Herstellungskosten: Umbau eines Großraumbüros in Einzelbüros


FG Düsseldorf, Urteil vom 17.6.2005, 12 K 7052/03 F (Revision beim BFH, Az: IX R 39/05)

Das Einziehen von Zwischenwänden stellt eine Substanzvermehrung dar, wenn es die Vermietbarkeit eines Gebäudes fördert. Die Umbaukosten sind somit als nachträgliche Kosten für die Herstellung eines Vermögensgegenstands zu behandeln.

[Leitsatz d. Red.]

 

Praxis-Info!

 

Problemstellung

Ein Großraumbüro wurde durch den Einbau von Rigips-Zwischenwänden in Leichtbauweise in vier unabhängig voneinander nutzbare Einzelbüros umgebaut. Zugleich wurde die Elektroinstallation erneuert. Dadurch sollte die weitere gewerbliche Vermietung der Räume gewährleistet werden. Die Eigentümerin machte die entstandenen Kosten als sofort abzugsfähigen Erhaltungsaufwand geltend. Im Anschluss an eine steuerliche Außenprüfung erklärte das Finanzamt diesen Aufwand als aktivierungsfähige Herstellungskosten.

 

Lösung

Nach Auffassung des Finanzgerichts stellt der Einbau der Rigips-Wände im vorliegenden Fall keine Funktions- oder Wesensänderung des betroffenen Gebäudestockwerks dar.

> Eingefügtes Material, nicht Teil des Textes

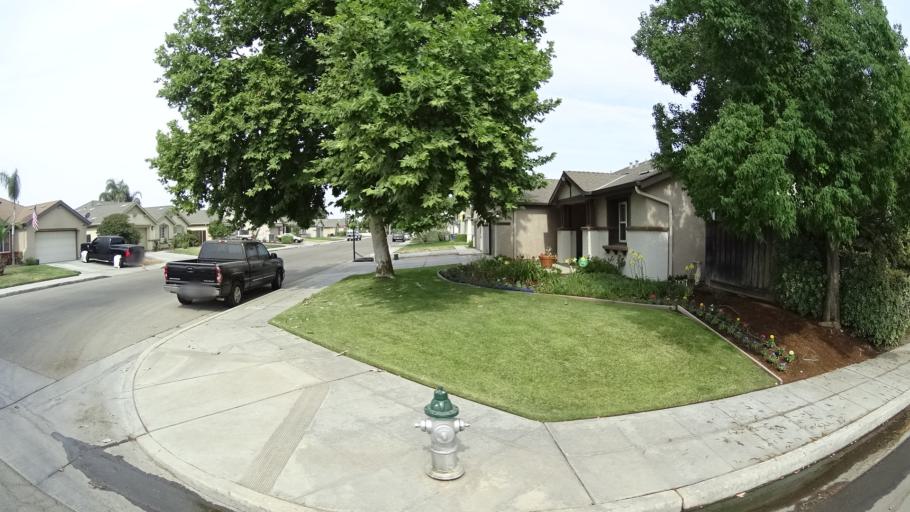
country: US
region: California
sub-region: Fresno County
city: West Park
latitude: 36.7661
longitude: -119.8874
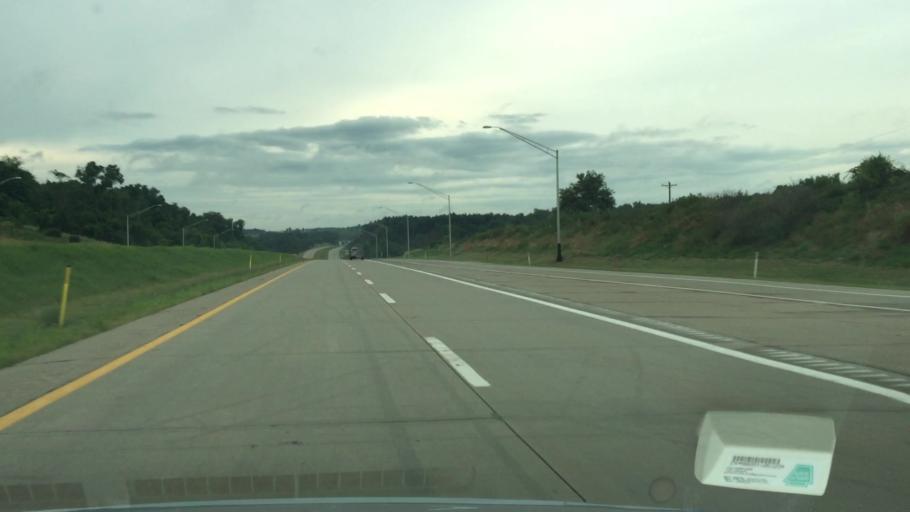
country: US
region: Pennsylvania
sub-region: Allegheny County
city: Imperial
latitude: 40.4708
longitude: -80.2844
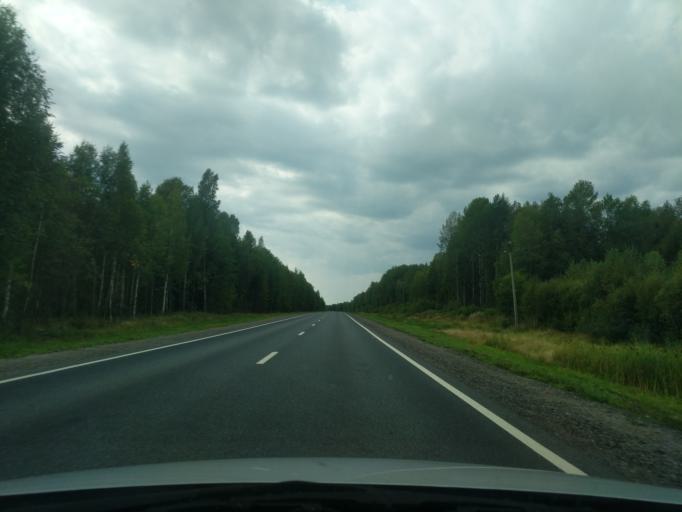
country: RU
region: Kostroma
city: Manturovo
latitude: 58.1594
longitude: 44.3915
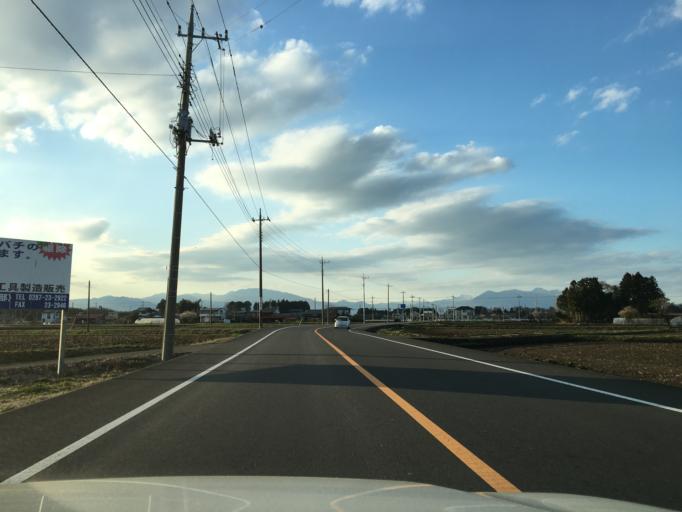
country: JP
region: Tochigi
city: Otawara
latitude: 36.8812
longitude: 140.0644
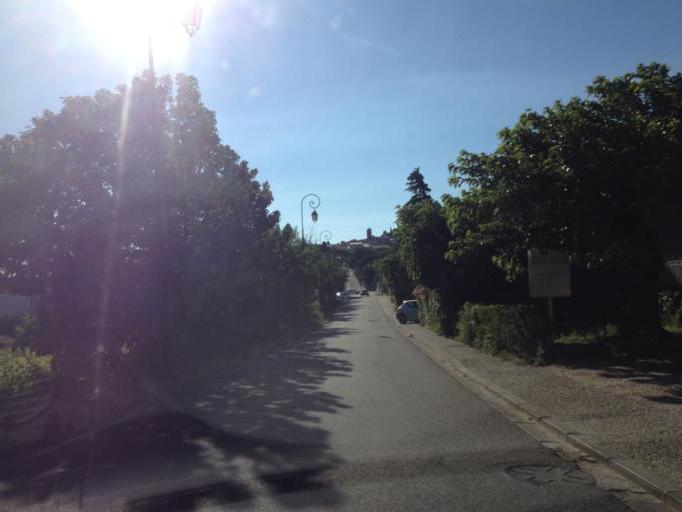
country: FR
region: Provence-Alpes-Cote d'Azur
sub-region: Departement du Vaucluse
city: Chateauneuf-du-Pape
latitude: 44.0545
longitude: 4.8373
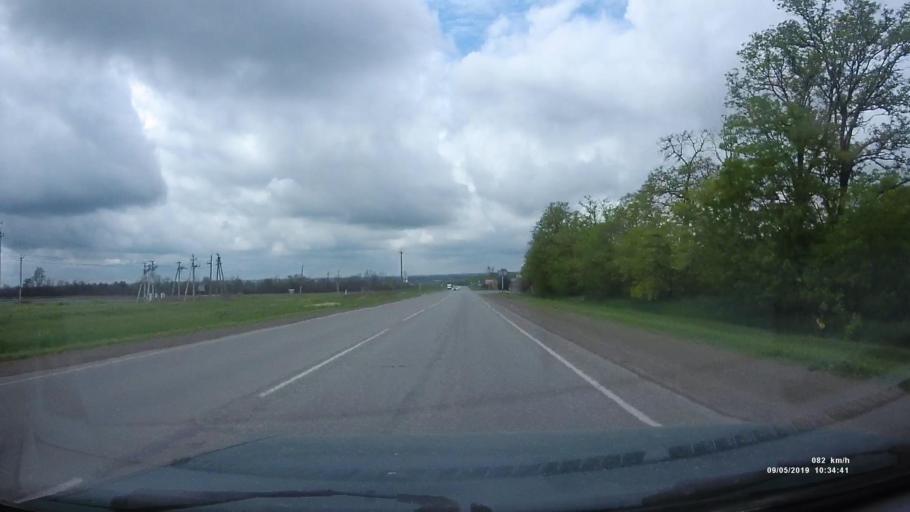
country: RU
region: Rostov
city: Peshkovo
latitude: 47.0515
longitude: 39.4181
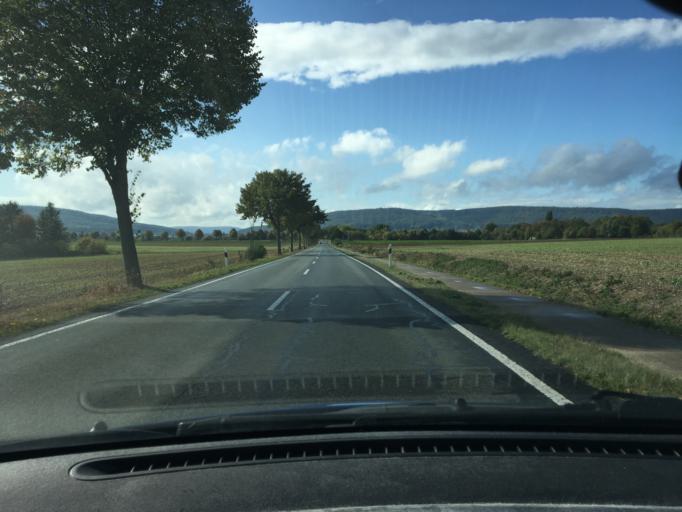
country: DE
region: Lower Saxony
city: Springe
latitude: 52.2114
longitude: 9.6008
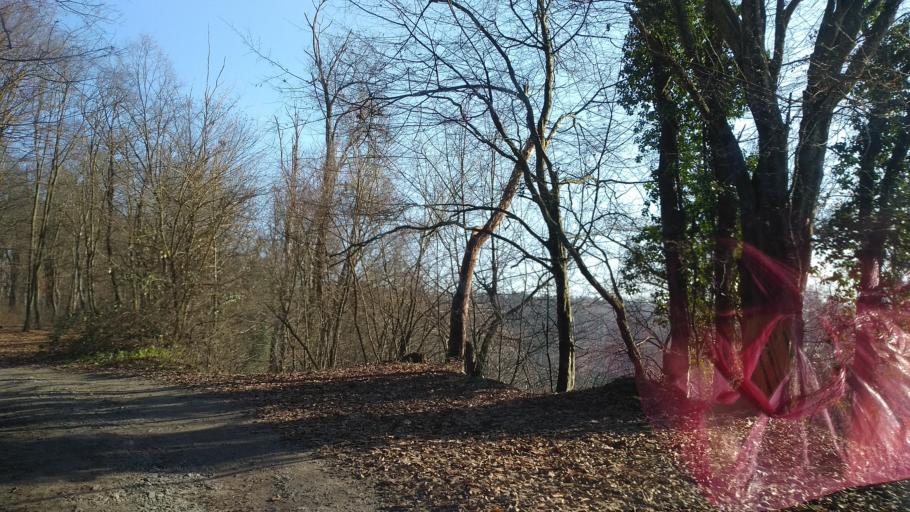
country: HU
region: Somogy
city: Barcs
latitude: 45.9526
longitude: 17.5164
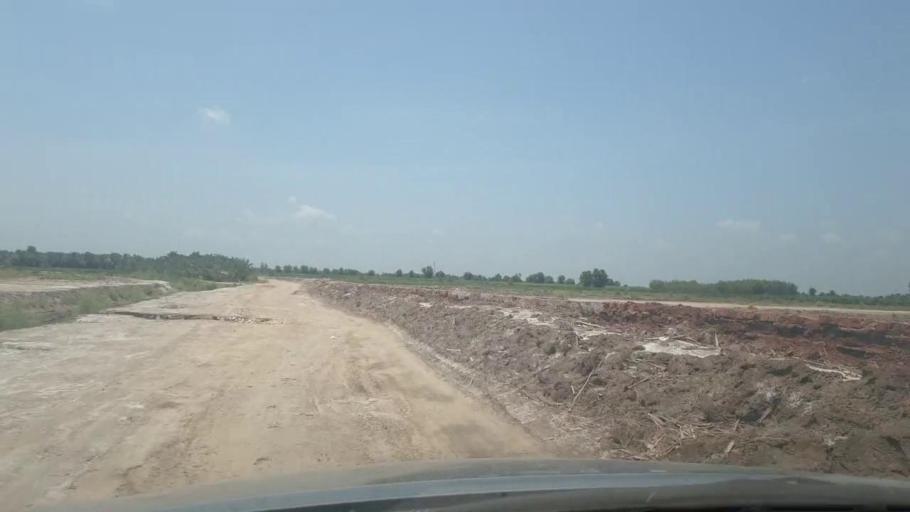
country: PK
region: Sindh
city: Kot Diji
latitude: 27.3875
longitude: 68.6959
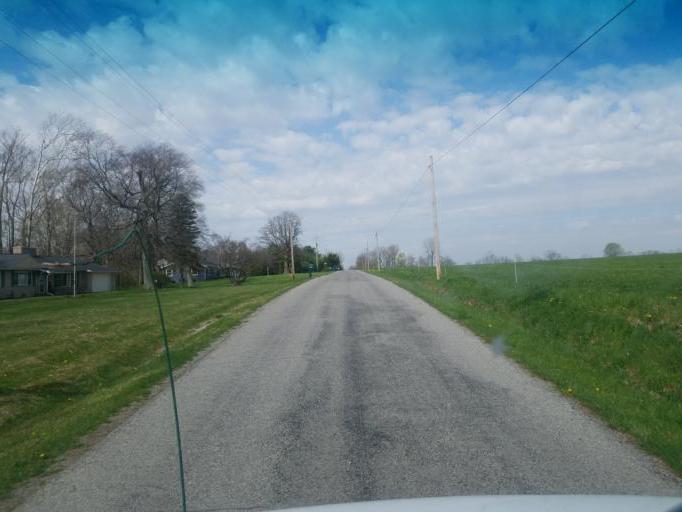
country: US
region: Ohio
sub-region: Logan County
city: Northwood
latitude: 40.4912
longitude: -83.7304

Vielmehr handelt es sich (gemäß § 255 Abs. 2 HGB) um eine Erweiterung, und zwar

  • durch Einfügen von bislang nicht vorhandenen Bestandteilen in das Gebäude (Substanzmehrung) sowie
  • durch längerfristige Erweiterung der Nutzungsmöglichkeit des Gebäudes.

Unerheblich sei es, ob der nachträgliche Einbau der Zwischenwände einen vergleichsweise geringen bautechnischen Aufwand erfordert (ohne Neuberechnung der Statik). Anders als ein durch schlichte Raumteiler gegliedertes Großraumbüro bieten diese Räume neben einem separaten Zugang die für eine Vermietung an verschiedene Mieter unerlässliche optische, akustische und stromversorgungstechnische Individualität.

Auch die Höhe der Kosten für den Umbau einer Teiletage (im Streitfall lediglich ca. 15.000 €) sei nach Auffassung des Gerichts kein Kriterium, ob Herstellungs- oder Erhaltungsaufwand vorliegen.

Eine damit einhergehende Steigerung oder Minderung der Mieteinnahmen ist dabei unerheblich; sie haben keinen Einfluss auf die Erweiterung der Nutzungsmöglichkeit.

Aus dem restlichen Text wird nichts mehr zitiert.